* **About this task**:
Word for word, restate the lines from the one holding "smartphone: none [647,1780,832,1913]" through the end of the data below, including both endpoints and nothing more.

* **Material provided**:
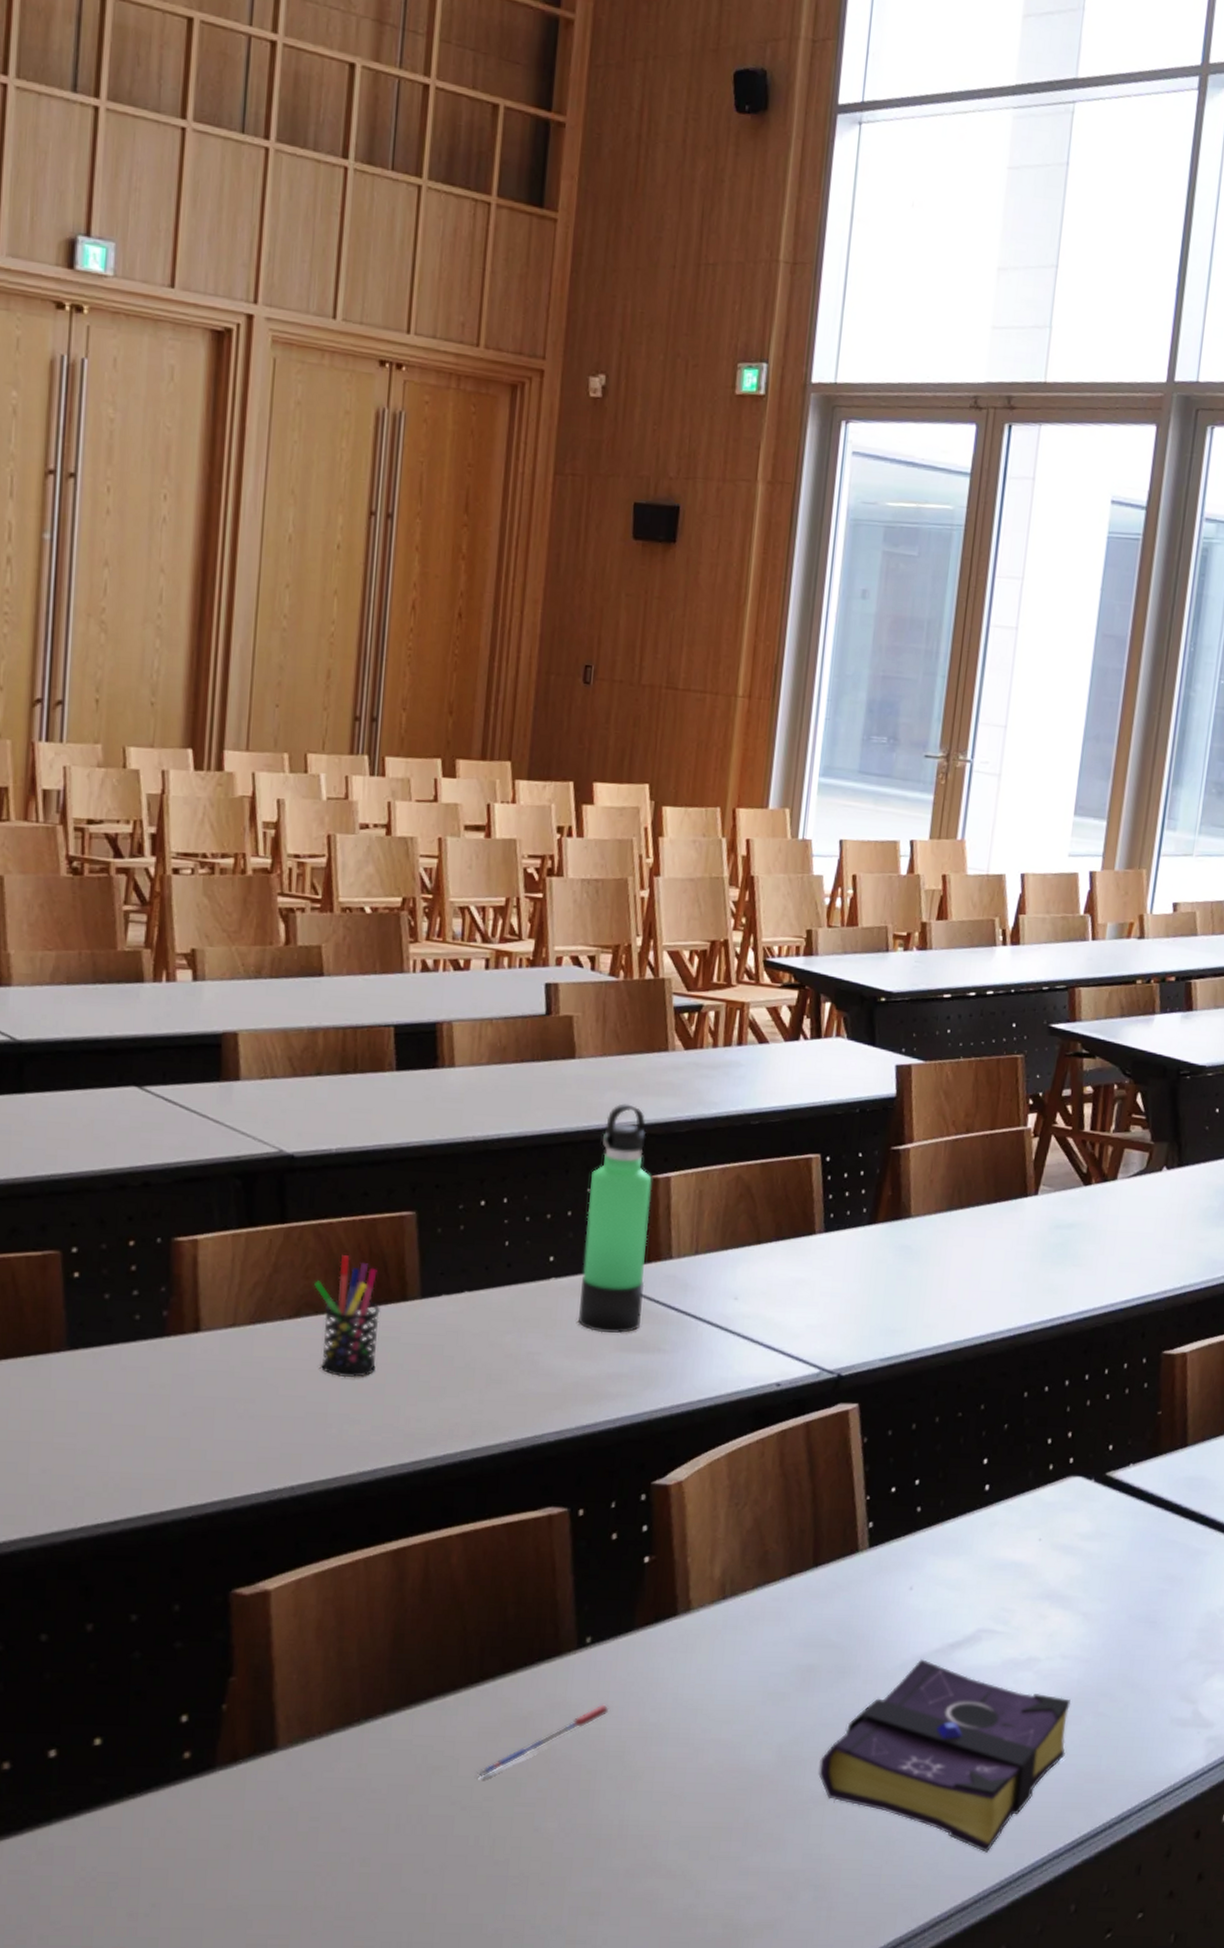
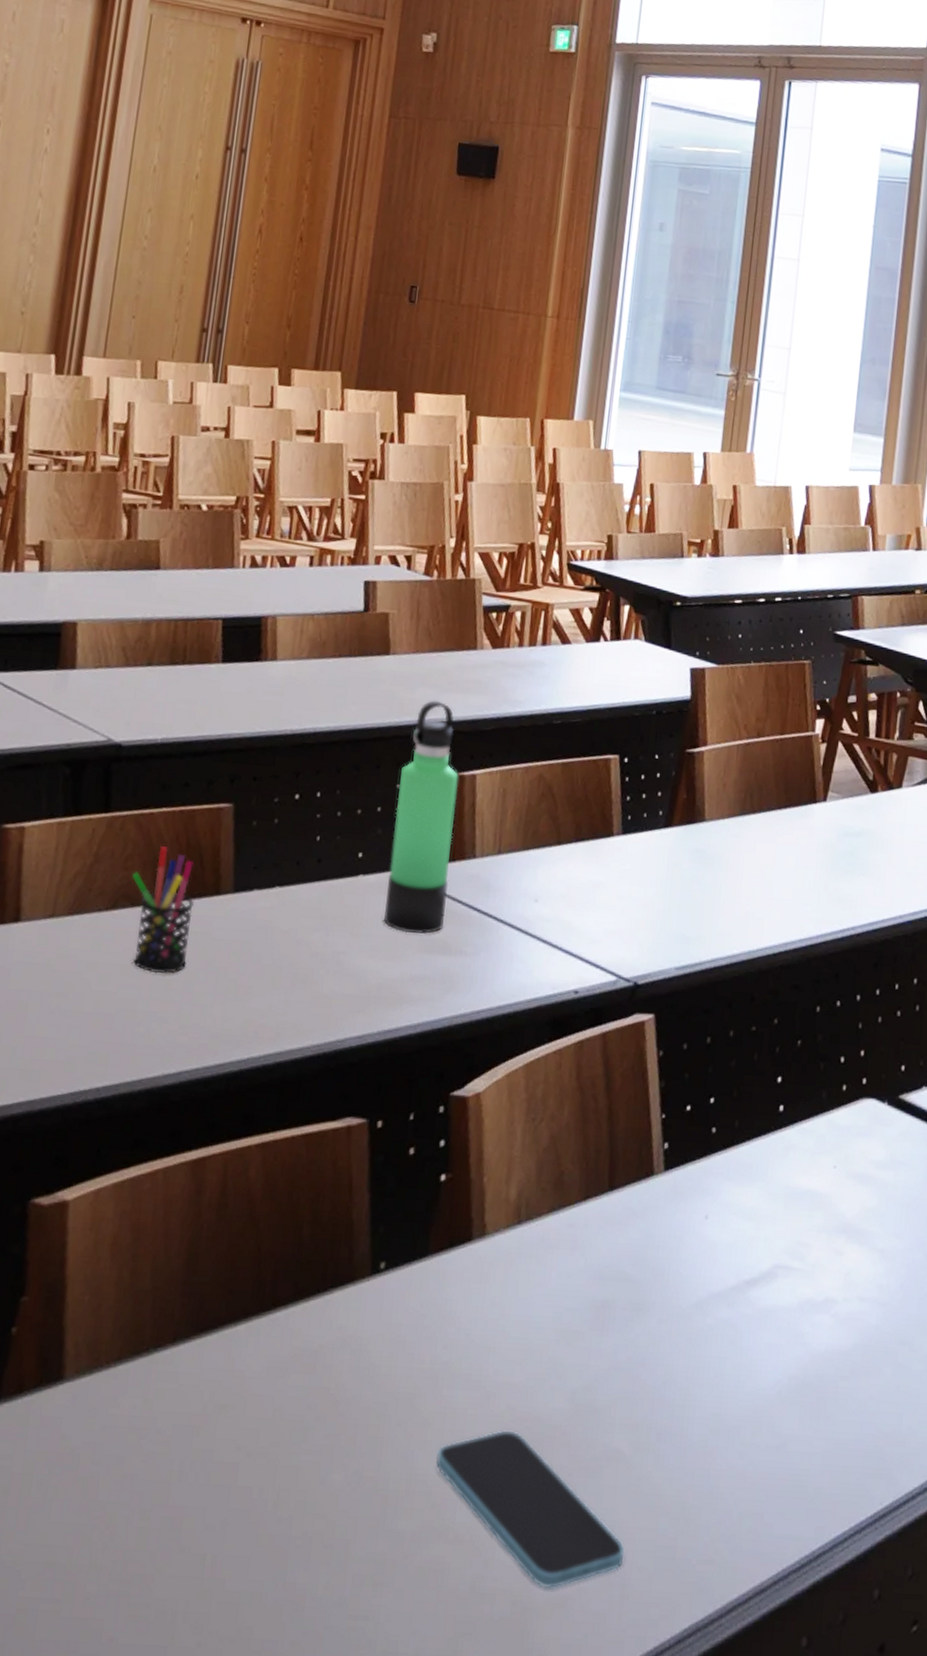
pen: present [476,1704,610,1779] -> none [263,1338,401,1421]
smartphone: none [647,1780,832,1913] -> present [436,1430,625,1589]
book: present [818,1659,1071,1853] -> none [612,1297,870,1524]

* **Task result**:
smartphone: none [647,1780,832,1913] -> present [436,1430,625,1589]
book: present [818,1659,1071,1853] -> none [612,1297,870,1524]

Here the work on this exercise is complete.